With the aim of promoting better economic and social integration between Asia and Europe, the agreement took effect in June 2009. The BRI has accelerated implementation of the plan.

The pan-Asia railway network in Southeast Asia, one of four routes on the Trans-Asian Railway, connects Kunming, the Thai capital Bangkok and Singapore.

There are three main routes from Kunming to Bangkok: via Vietnam and Cambodia to the east; the central route via Laos; and the western one via Myanmar.

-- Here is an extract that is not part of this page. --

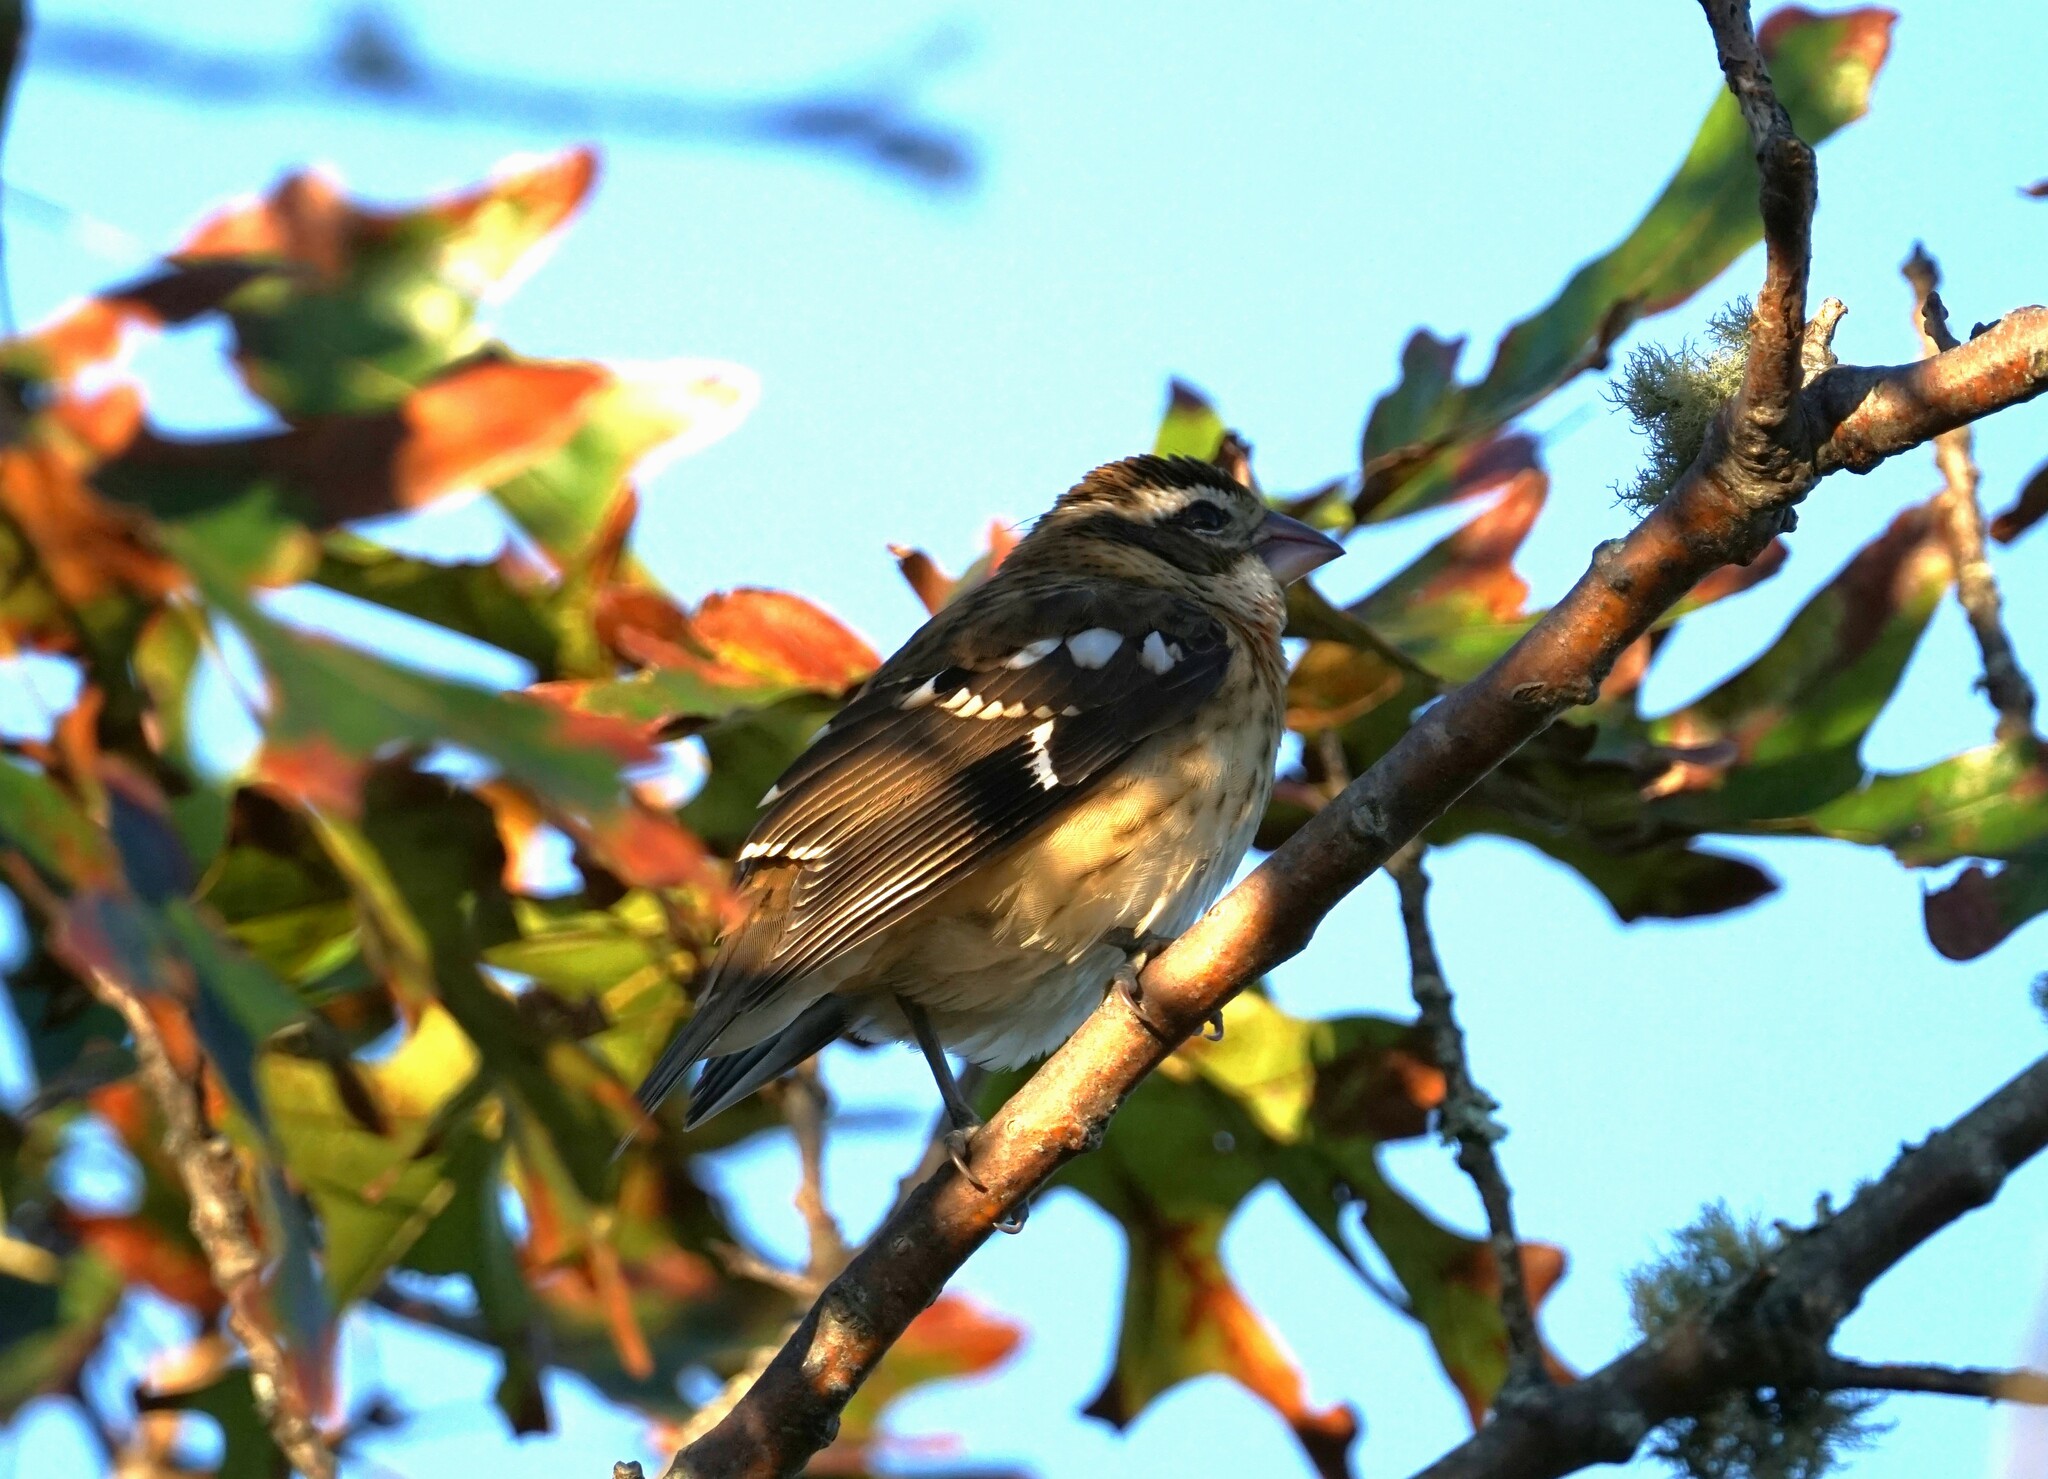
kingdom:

Crucial for connecting China and Thailand, the China-Laos railway is expected to inject new life into Southeast Asia as a whole.

Jia, from the Chinese Academy of Social Sciences, said it will set a good example for construction of the pan-Asia railway system.

If the China-Thailand railway proceeds as planned in coming years, it will form the central line of the Southeast Asian network, expanding trade and people-to-people exchanges between China and ASEAN nations, Jia added.